EXERCISE DETAILS:
Please swap "maximum" for "highest" in the data, from the line containing "What is the difference" down to the end of the data, and give those lines again with nothing else changed.

RAW DATA:
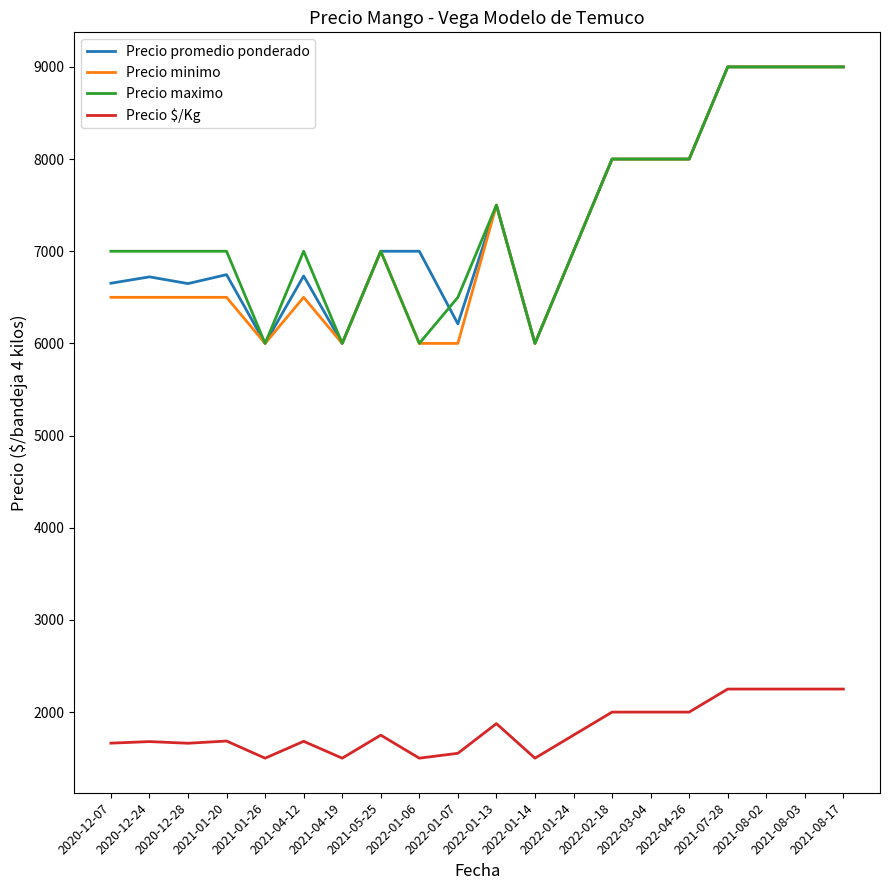

True or false: Precio $/Kg and Precio promedio ponderado cross at least once.

False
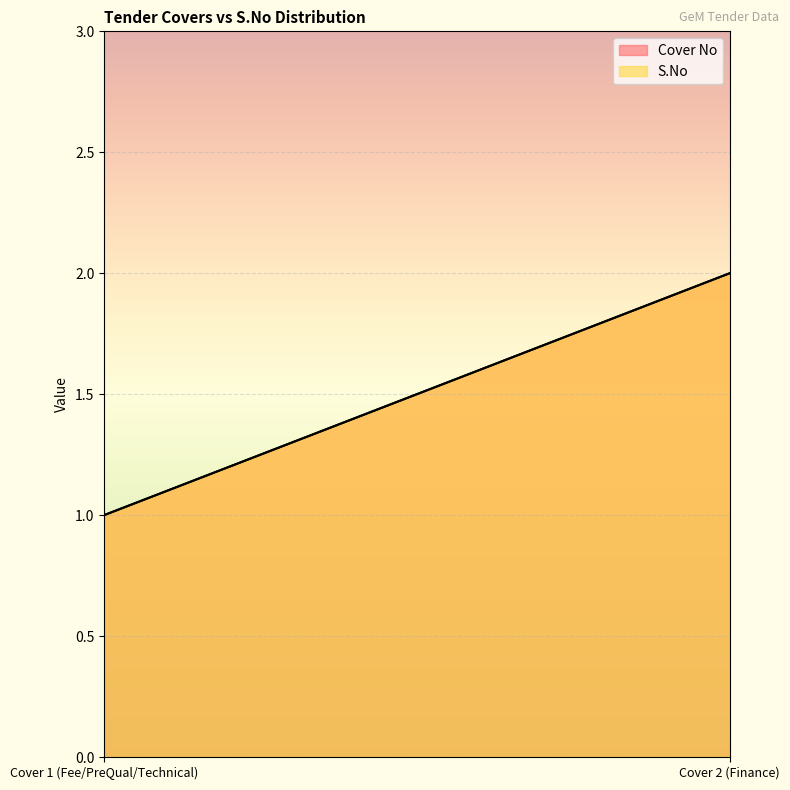

Between Cover 1 (Fee/PreQual/Technical) and Cover 2 (Finance), which series saw the biggest shift?

Cover No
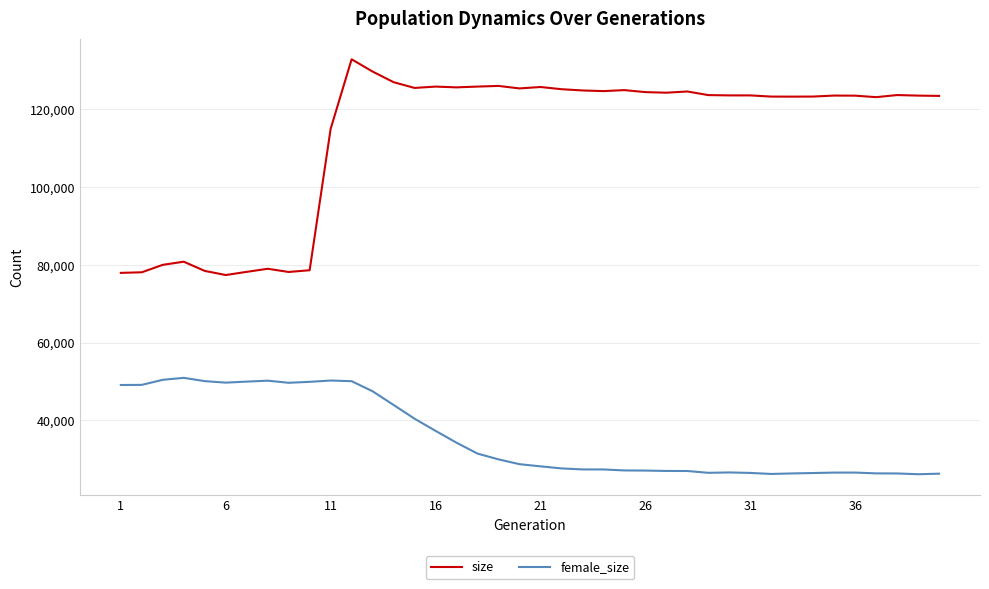

True or false: size and female_size cross at least once.

False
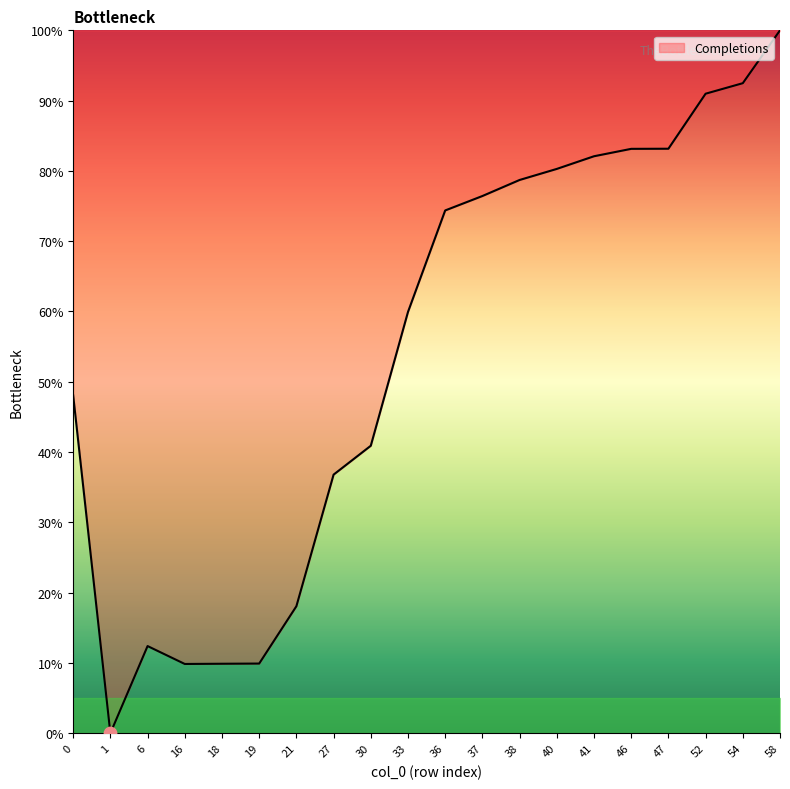

What is the change in value from 0 to 18?

-38.2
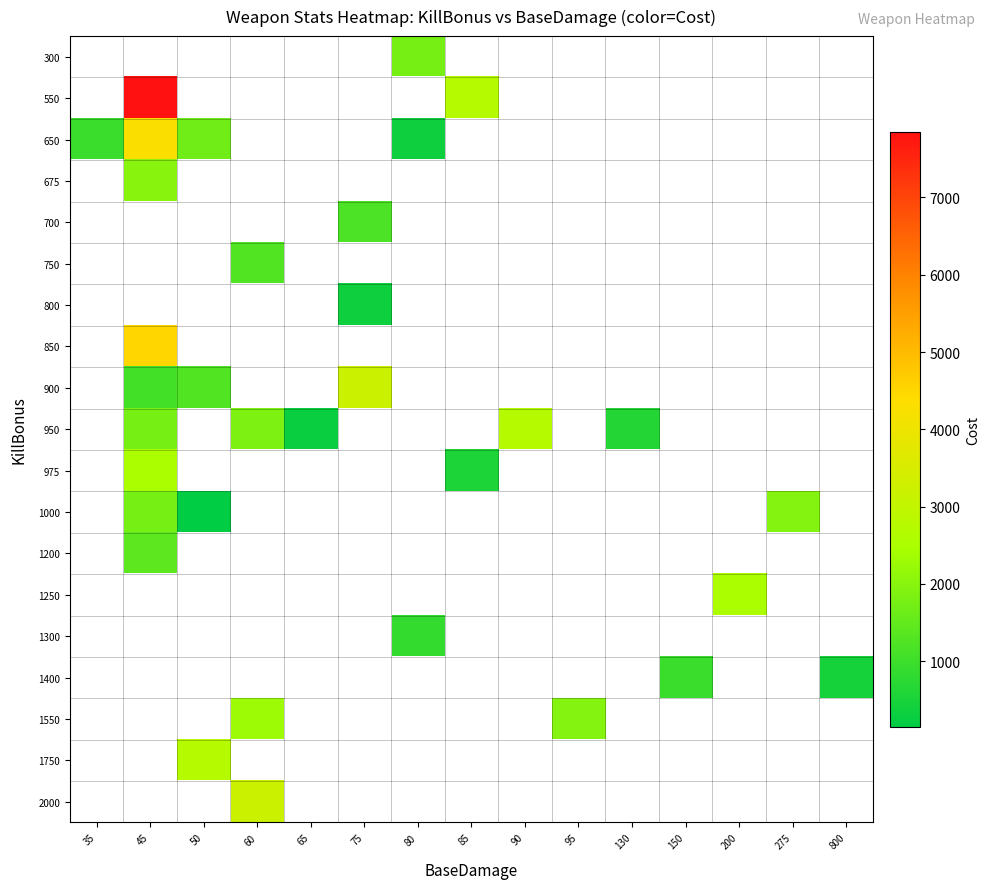

How many series are shown in this chart?

19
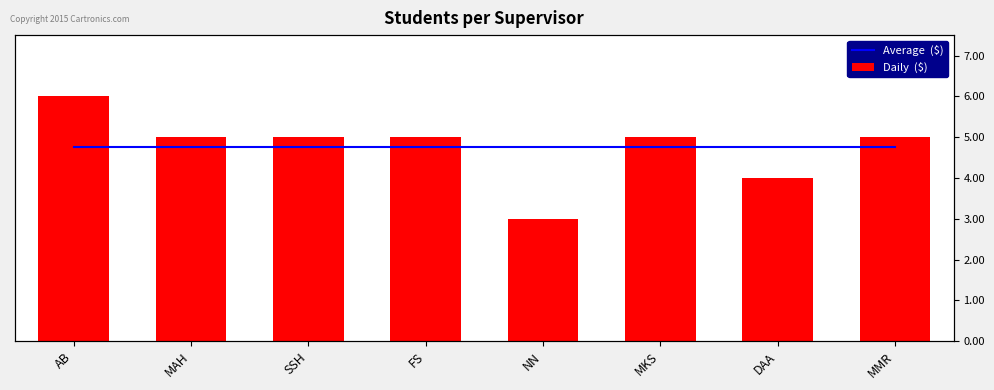

What is the difference between the maximum and second lowest values in the Daily  ($) series?

2.0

RESULT FOR THIS EXERCISE:
What is the difference between the highest and second lowest values in the Daily  ($) series?

2.0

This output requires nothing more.